▸ **To-do item**:
Can you rewrite all the entries below with "Reading left to right" changed to "Going from left to right" and everything else left as it is? Leave the pictures out of your version.

Chart-based quiz items:
============

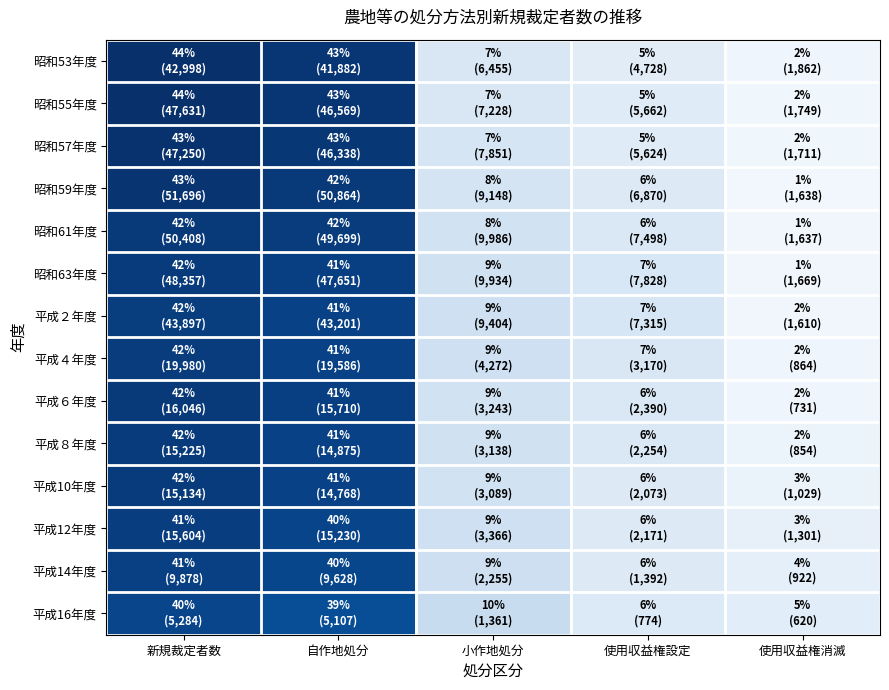

Reading left to right, list all the values displayed in this chart.

昭和53年度: 新規裁定者数=43.9	自作地処分=42.8	小作地処分=6.6	使用収益権設定=4.8	使用収益権消滅=1.9
昭和55年度: 新規裁定者数=43.8	自作地処分=42.8	小作地処分=6.6	使用収益権設定=5.2	使用収益権消滅=1.6
昭和57年度: 新規裁定者数=43.4	自作地処分=42.6	小作地処分=7.2	使用収益権設定=5.2	使用収益権消滅=1.6
昭和59年度: 新規裁定者数=43.0	自作地処分=42.3	小作地処分=7.6	使用収益権設定=5.7	使用収益権消滅=1.4
昭和61年度: 新規裁定者数=42.3	自作地処分=41.7	小作地処分=8.4	使用収益権設定=6.3	使用収益権消滅=1.4
昭和63年度: 新規裁定者数=41.9	自作地処分=41.3	小作地処分=8.6	使用収益権設定=6.8	使用収益権消滅=1.4
平成２年度: 新規裁定者数=41.6	自作地処分=41.0	小作地処分=8.9	使用収益権設定=6.9	使用収益権消滅=1.5
平成４年度: 新規裁定者数=41.7	自作地処分=40.9	小作地処分=8.9	使用収益権設定=6.6	使用収益権消滅=1.8
平成６年度: 新規裁定者数=42.1	自作地処分=41.2	小作地処分=8.5	使用収益権設定=6.3	使用収益権消滅=1.9
平成８年度: 新規裁定者数=41.9	自作地処分=40.9	小作地処分=8.6	使用収益権設定=6.2	使用収益権消滅=2.3
平成10年度: 新規裁定者数=41.9	自作地処分=40.9	小作地処分=8.6	使用収益権設定=5.7	使用収益権消滅=2.9
平成12年度: 新規裁定者数=41.4	自作地処分=40.4	小作地処分=8.9	使用収益権設定=5.8	使用収益権消滅=3.5
平成14年度: 新規裁定者数=41.0	自作地処分=40.0	小作地処分=9.4	使用収益権設定=5.8	使用収益権消滅=3.8
平成16年度: 新規裁定者数=40.2	自作地処分=38.8	小作地処分=10.4	使用収益権設定=5.9	使用収益権消滅=4.7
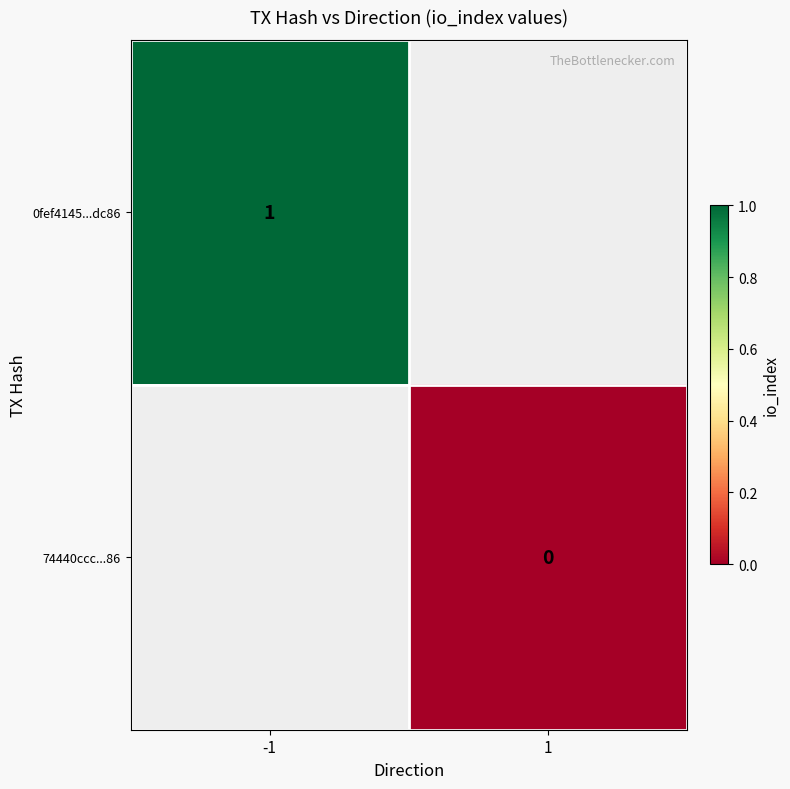

What is the greatest value displayed?

1.0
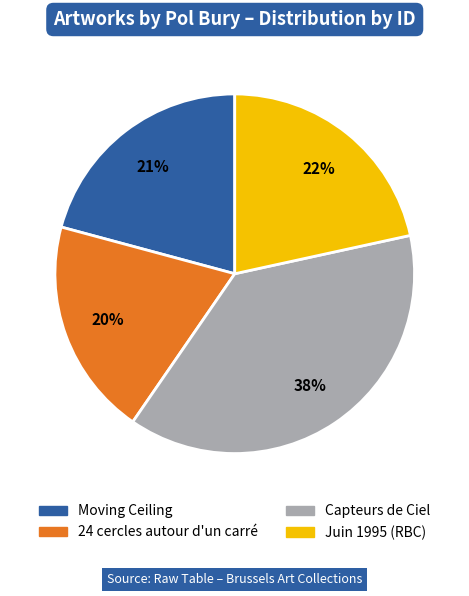

Combined, do Capteurs de Ciel and Moving Ceiling account for over 50%?

Yes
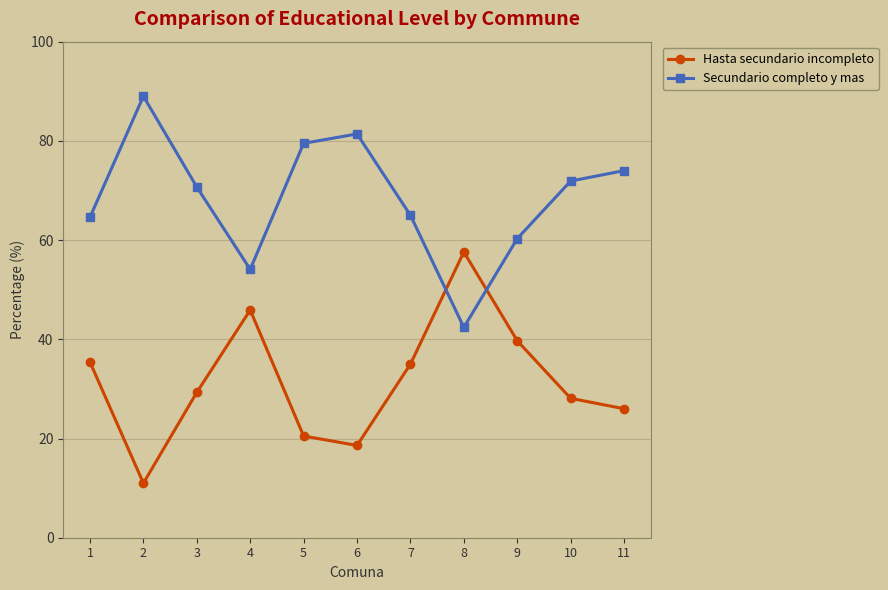

Is it true that Hasta secundario incompleto equals 11.0 at 2?

True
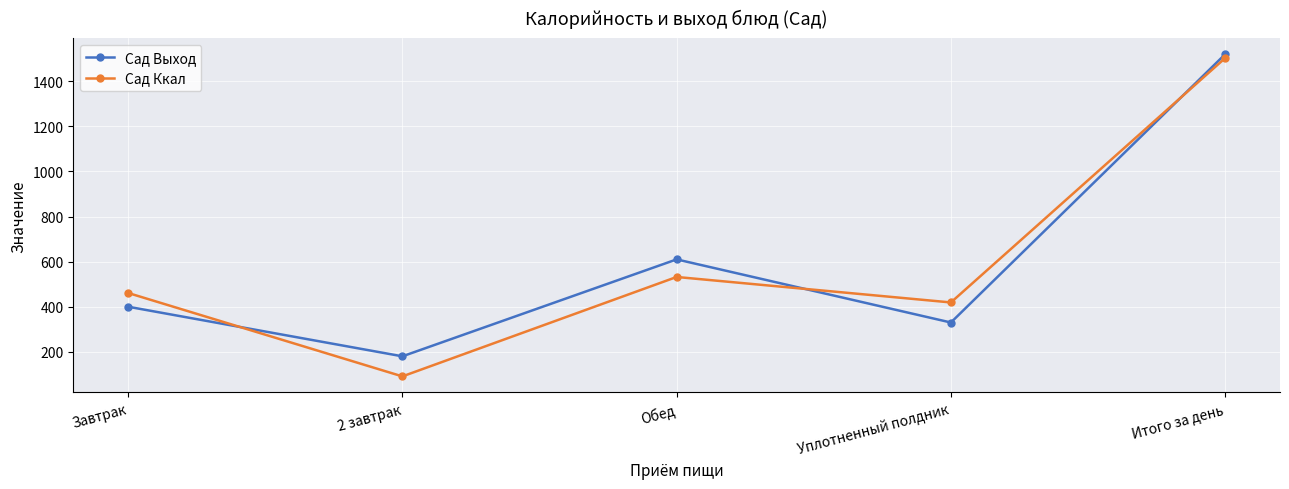

Reading left to right, extract all data points from this chart.

Сад Выход: 400	180	610	330	1520
Сад Ккал: 461	91	532	419	1503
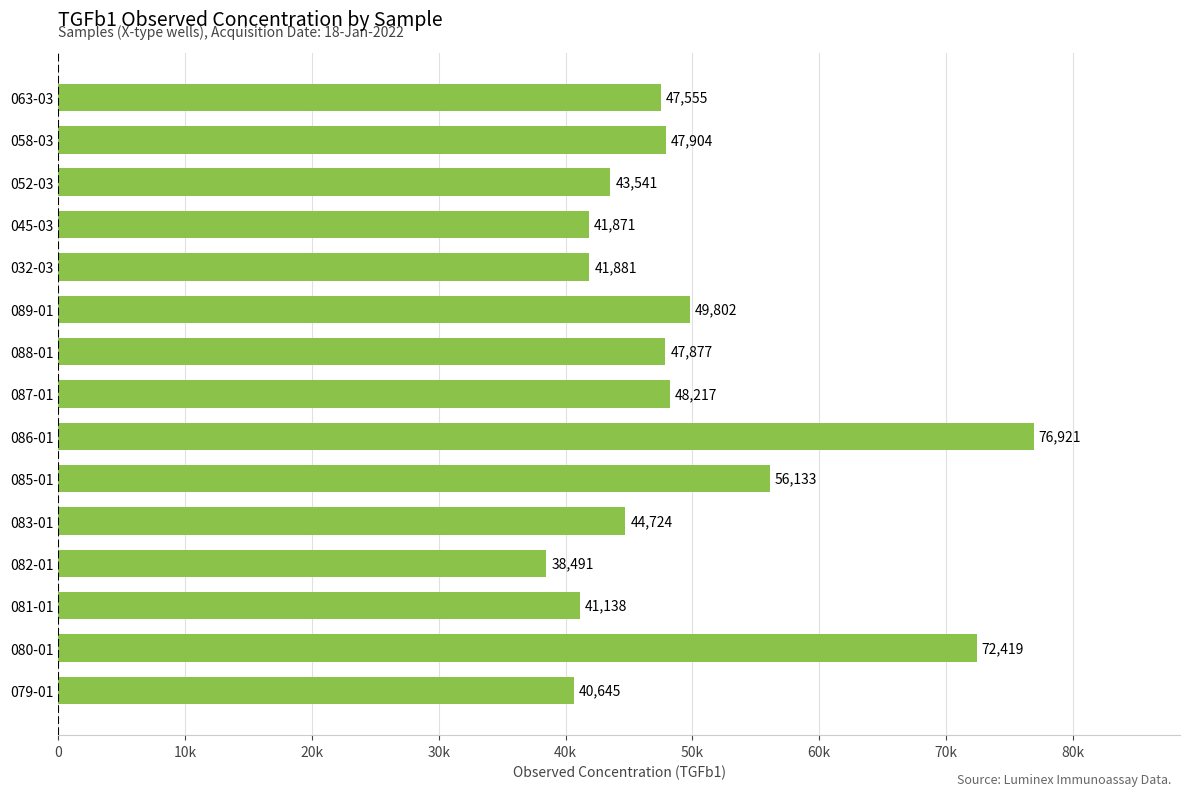

At which category does the chart reach its peak across all series?

086-01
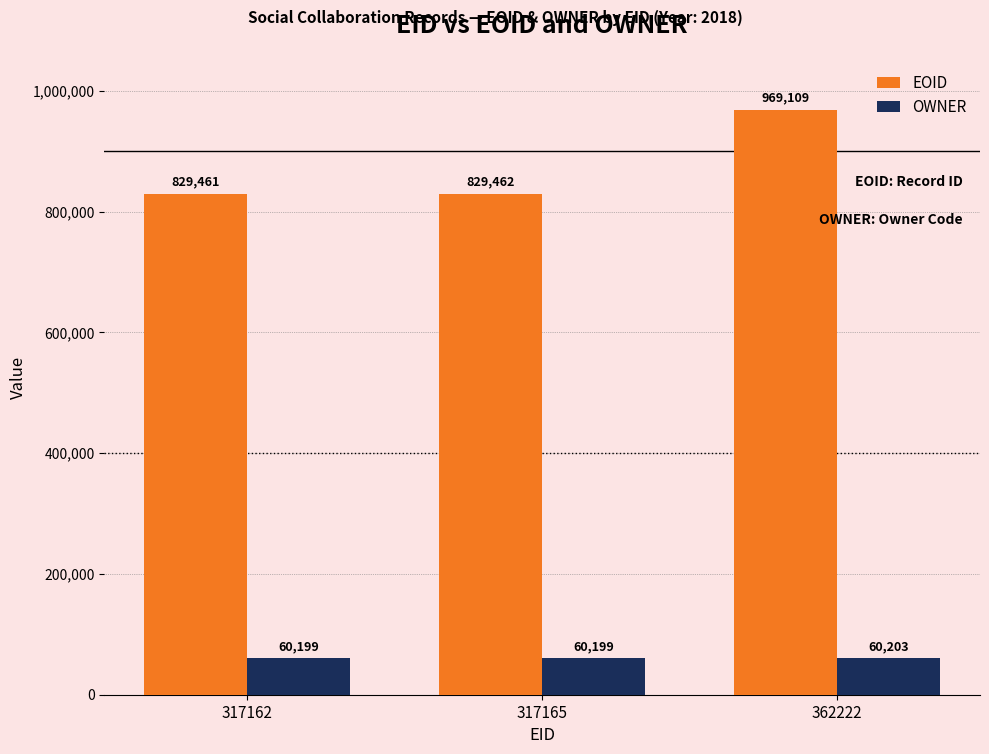

Is the value of OWNER at 362222 greater than the value of EOID at 317165?

No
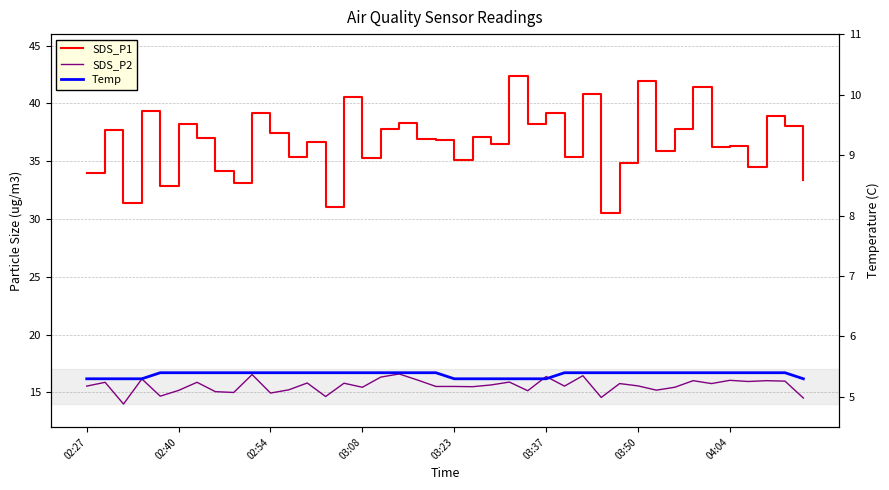

Reading left to right, transcribe all the data shown in this chart.

SDS_P1: 34.0	37.7	31.4	39.4	32.9	38.2	37.0	34.2	33.1	39.2	37.5	35.4	36.7	31.1	40.5	35.3	37.8	38.3	37.0	36.8	35.1	37.1	36.5	42.4	38.2	39.2	35.4	40.8	30.6	34.9	42.0	35.9	37.8	41.4	36.2	36.4	34.5	38.9	38.0	33.4
SDS_P2: 15.6	15.9	14.0	16.2	14.7	15.2	15.9	15.1	15.0	16.6	14.9	15.2	15.8	14.7	15.8	15.4	16.3	16.6	16.1	15.5	15.5	15.5	15.7	15.9	15.2	16.4	15.6	16.4	14.6	15.8	15.6	15.2	15.4	16.0	15.8	16.1	15.9	16.0	16.0	14.5
Temp: 5.3	5.3	5.3	5.3	5.4	5.4	5.4	5.4	5.4	5.4	5.4	5.4	5.4	5.4	5.4	5.4	5.4	5.4	5.4	5.4	5.3	5.3	5.3	5.3	5.3	5.3	5.4	5.4	5.4	5.4	5.4	5.4	5.4	5.4	5.4	5.4	5.4	5.4	5.4	5.3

============

▸ **Task solution**:
Going from left to right, list all the values displayed in this chart.

昭和53年度: 新規裁定者数=43.9	自作地処分=42.8	小作地処分=6.6	使用収益権設定=4.8	使用収益権消滅=1.9
昭和55年度: 新規裁定者数=43.8	自作地処分=42.8	小作地処分=6.6	使用収益権設定=5.2	使用収益権消滅=1.6
昭和57年度: 新規裁定者数=43.4	自作地処分=42.6	小作地処分=7.2	使用収益権設定=5.2	使用収益権消滅=1.6
昭和59年度: 新規裁定者数=43.0	自作地処分=42.3	小作地処分=7.6	使用収益権設定=5.7	使用収益権消滅=1.4
昭和61年度: 新規裁定者数=42.3	自作地処分=41.7	小作地処分=8.4	使用収益権設定=6.3	使用収益権消滅=1.4
昭和63年度: 新規裁定者数=41.9	自作地処分=41.3	小作地処分=8.6	使用収益権設定=6.8	使用収益権消滅=1.4
平成２年度: 新規裁定者数=41.6	自作地処分=41.0	小作地処分=8.9	使用収益権設定=6.9	使用収益権消滅=1.5
平成４年度: 新規裁定者数=41.7	自作地処分=40.9	小作地処分=8.9	使用収益権設定=6.6	使用収益権消滅=1.8
平成６年度: 新規裁定者数=42.1	自作地処分=41.2	小作地処分=8.5	使用収益権設定=6.3	使用収益権消滅=1.9
平成８年度: 新規裁定者数=41.9	自作地処分=40.9	小作地処分=8.6	使用収益権設定=6.2	使用収益権消滅=2.3
平成10年度: 新規裁定者数=41.9	自作地処分=40.9	小作地処分=8.6	使用収益権設定=5.7	使用収益権消滅=2.9
平成12年度: 新規裁定者数=41.4	自作地処分=40.4	小作地処分=8.9	使用収益権設定=5.8	使用収益権消滅=3.5
平成14年度: 新規裁定者数=41.0	自作地処分=40.0	小作地処分=9.4	使用収益権設定=5.8	使用収益権消滅=3.8
平成16年度: 新規裁定者数=40.2	自作地処分=38.8	小作地処分=10.4	使用収益権設定=5.9	使用収益権消滅=4.7

What is the greatest value displayed?

1.0

Combined, do Capteurs de Ciel and Moving Ceiling account for over 50%?

Yes

Is it true that Hasta secundario incompleto equals 11.0 at 2?

True

Going from left to right, extract all data points from this chart.

Сад Выход: 400	180	610	330	1520
Сад Ккал: 461	91	532	419	1503

At which category does the chart reach its peak across all series?

086-01

Is the value of OWNER at 362222 greater than the value of EOID at 317165?

No

Going from left to right, transcribe all the data shown in this chart.

SDS_P1: 34.0	37.7	31.4	39.4	32.9	38.2	37.0	34.2	33.1	39.2	37.5	35.4	36.7	31.1	40.5	35.3	37.8	38.3	37.0	36.8	35.1	37.1	36.5	42.4	38.2	39.2	35.4	40.8	30.6	34.9	42.0	35.9	37.8	41.4	36.2	36.4	34.5	38.9	38.0	33.4
SDS_P2: 15.6	15.9	14.0	16.2	14.7	15.2	15.9	15.1	15.0	16.6	14.9	15.2	15.8	14.7	15.8	15.4	16.3	16.6	16.1	15.5	15.5	15.5	15.7	15.9	15.2	16.4	15.6	16.4	14.6	15.8	15.6	15.2	15.4	16.0	15.8	16.1	15.9	16.0	16.0	14.5
Temp: 5.3	5.3	5.3	5.3	5.4	5.4	5.4	5.4	5.4	5.4	5.4	5.4	5.4	5.4	5.4	5.4	5.4	5.4	5.4	5.4	5.3	5.3	5.3	5.3	5.3	5.3	5.4	5.4	5.4	5.4	5.4	5.4	5.4	5.4	5.4	5.4	5.4	5.4	5.4	5.3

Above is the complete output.